Exercise objective: Write out these lines as a numbered list, skipping any blank lines. Cover all of the material.

(Rows from a layout dataset)
## begin

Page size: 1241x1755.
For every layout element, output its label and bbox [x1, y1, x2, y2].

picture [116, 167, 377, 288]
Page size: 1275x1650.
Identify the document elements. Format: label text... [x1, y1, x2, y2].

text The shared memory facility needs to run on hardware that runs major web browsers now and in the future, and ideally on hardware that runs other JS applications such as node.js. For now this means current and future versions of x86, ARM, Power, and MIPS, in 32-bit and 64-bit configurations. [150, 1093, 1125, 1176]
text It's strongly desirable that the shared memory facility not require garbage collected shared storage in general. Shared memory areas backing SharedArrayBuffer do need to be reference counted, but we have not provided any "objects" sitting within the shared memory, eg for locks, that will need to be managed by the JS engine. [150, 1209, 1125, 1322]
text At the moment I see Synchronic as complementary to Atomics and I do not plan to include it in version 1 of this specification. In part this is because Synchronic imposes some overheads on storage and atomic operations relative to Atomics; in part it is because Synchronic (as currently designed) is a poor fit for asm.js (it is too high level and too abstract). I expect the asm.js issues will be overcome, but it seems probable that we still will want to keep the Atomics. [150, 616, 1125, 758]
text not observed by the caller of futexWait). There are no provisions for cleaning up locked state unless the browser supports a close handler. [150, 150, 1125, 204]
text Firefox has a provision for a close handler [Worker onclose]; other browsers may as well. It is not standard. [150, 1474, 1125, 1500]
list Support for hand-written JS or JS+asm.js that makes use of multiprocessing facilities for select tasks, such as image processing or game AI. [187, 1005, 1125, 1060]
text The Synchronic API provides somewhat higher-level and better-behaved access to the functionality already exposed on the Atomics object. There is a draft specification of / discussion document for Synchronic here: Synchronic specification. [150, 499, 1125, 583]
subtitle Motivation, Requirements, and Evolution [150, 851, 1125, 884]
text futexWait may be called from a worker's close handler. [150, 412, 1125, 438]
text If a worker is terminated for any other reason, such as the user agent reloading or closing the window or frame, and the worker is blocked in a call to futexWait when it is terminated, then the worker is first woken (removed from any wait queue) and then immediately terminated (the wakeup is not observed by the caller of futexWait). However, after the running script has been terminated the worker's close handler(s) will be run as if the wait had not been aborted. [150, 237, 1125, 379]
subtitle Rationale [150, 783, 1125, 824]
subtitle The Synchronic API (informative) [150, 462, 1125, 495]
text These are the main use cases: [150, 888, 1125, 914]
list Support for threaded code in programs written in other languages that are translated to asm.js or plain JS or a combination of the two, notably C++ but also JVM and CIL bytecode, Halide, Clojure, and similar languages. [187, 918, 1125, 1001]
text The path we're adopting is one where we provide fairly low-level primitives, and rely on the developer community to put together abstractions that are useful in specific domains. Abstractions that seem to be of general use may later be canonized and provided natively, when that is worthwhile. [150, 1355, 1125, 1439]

## end

Task result:
1. Page size: 1241x1755.
2. For every layout element, output its label and bbox [x1, y1, x2, y2].
3. picture [116, 167, 377, 288]
4. Page size: 1275x1650.
5. Identify the document elements. Format: label text... [x1, y1, x2, y2].
6. text The shared memory facility needs to run on hardware that runs major web browsers now and in the future, and ideally on hardware that runs other JS applications such as node.js. For now this means current and future versions of x86, ARM, Power, and MIPS, in 32-bit and 64-bit configurations. [150, 1093, 1125, 1176]
7. text It's strongly desirable that the shared memory facility not require garbage collected shared storage in general. Shared memory areas backing SharedArrayBuffer do need to be reference counted, but we have not provided any "objects" sitting within the shared memory, eg for locks, that will need to be managed by the JS engine. [150, 1209, 1125, 1322]
8. text At the moment I see Synchronic as complementary to Atomics and I do not plan to include it in version 1 of this specification. In part this is because Synchronic imposes some overheads on storage and atomic operations relative to Atomics; in part it is because Synchronic (as currently designed) is a poor fit for asm.js (it is too high level and too abstract). I expect the asm.js issues will be overcome, but it seems probable that we still will want to keep the Atomics. [150, 616, 1125, 758]
9. text not observed by the caller of futexWait). There are no provisions for cleaning up locked state unless the browser supports a close handler. [150, 150, 1125, 204]
10. text Firefox has a provision for a close handler [Worker onclose]; other browsers may as well. It is not standard. [150, 1474, 1125, 1500]
11. list Support for hand-written JS or JS+asm.js that makes use of multiprocessing facilities for select tasks, such as image processing or game AI. [187, 1005, 1125, 1060]
12. text The Synchronic API provides somewhat higher-level and better-behaved access to the functionality already exposed on the Atomics object. There is a draft specification of / discussion document for Synchronic here: Synchronic specification. [150, 499, 1125, 583]
13. subtitle Motivation, Requirements, and Evolution [150, 851, 1125, 884]
14. text futexWait may be called from a worker's close handler. [150, 412, 1125, 438]
15. text If a worker is terminated for any other reason, such as the user agent reloading or closing the window or frame, and the worker is blocked in a call to futexWait when it is terminated, then the worker is first woken (removed from any wait queue) and then immediately terminated (the wakeup is not observed by the caller of futexWait). However, after the running script has been terminated the worker's close handler(s) will be run as if the wait had not been aborted. [150, 237, 1125, 379]
16. subtitle Rationale [150, 783, 1125, 824]
17. subtitle The Synchronic API (informative) [150, 462, 1125, 495]
18. text These are the main use cases: [150, 888, 1125, 914]
19. list Support for threaded code in programs written in other languages that are translated to asm.js or plain JS or a combination of the two, notably C++ but also JVM and CIL bytecode, Halide, Clojure, and similar languages. [187, 918, 1125, 1001]
20. text The path we're adopting is one where we provide fairly low-level primitives, and rely on the developer community to put together abstractions that are useful in specific domains. Abstractions that seem to be of general use may later be canonized and provided natively, when that is worthwhile. [150, 1355, 1125, 1439]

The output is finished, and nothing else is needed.